> **Goal of the exercise**:
Go through the data below and count every line that has the word "completed". Return only the count.
___ Input records ___
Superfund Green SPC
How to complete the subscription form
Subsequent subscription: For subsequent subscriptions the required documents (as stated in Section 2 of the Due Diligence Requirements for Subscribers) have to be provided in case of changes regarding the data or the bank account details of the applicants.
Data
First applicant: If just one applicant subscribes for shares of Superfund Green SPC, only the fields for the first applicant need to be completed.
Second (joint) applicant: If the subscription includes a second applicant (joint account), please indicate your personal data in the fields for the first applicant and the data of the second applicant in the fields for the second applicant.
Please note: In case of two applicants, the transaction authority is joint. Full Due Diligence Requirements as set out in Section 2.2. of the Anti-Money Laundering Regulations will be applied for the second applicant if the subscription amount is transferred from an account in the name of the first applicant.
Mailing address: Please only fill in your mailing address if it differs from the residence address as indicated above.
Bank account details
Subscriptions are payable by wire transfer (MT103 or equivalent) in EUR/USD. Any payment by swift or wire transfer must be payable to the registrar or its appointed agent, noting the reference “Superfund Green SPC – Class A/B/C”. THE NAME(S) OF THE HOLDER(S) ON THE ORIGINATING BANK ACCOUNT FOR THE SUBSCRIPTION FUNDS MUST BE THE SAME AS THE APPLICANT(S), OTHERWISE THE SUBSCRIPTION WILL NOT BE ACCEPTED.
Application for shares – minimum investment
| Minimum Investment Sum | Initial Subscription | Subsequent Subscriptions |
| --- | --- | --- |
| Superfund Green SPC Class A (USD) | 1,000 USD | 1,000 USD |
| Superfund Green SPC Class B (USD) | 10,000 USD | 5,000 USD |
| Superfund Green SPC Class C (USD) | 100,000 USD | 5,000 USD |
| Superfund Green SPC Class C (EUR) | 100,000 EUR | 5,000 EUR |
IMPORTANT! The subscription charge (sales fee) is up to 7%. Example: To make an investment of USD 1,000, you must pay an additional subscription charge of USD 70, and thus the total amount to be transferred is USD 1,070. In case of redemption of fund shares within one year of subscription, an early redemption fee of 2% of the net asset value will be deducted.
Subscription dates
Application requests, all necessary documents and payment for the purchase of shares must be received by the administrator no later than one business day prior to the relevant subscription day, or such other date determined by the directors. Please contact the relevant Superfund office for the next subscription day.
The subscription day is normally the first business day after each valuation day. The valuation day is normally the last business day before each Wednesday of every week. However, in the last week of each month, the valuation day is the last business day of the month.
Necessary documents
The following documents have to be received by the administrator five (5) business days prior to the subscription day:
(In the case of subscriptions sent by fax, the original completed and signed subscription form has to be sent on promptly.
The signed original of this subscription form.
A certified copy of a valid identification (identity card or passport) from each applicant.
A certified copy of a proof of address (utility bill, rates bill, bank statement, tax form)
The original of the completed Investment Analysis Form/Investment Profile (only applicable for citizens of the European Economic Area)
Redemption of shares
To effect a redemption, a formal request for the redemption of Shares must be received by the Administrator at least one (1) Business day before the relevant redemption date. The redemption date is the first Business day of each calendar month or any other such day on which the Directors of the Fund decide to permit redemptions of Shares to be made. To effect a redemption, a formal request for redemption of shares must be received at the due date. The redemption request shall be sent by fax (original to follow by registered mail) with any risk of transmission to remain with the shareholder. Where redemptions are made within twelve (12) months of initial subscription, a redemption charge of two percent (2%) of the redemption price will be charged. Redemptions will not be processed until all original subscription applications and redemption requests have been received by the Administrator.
___
> **Reply**:
3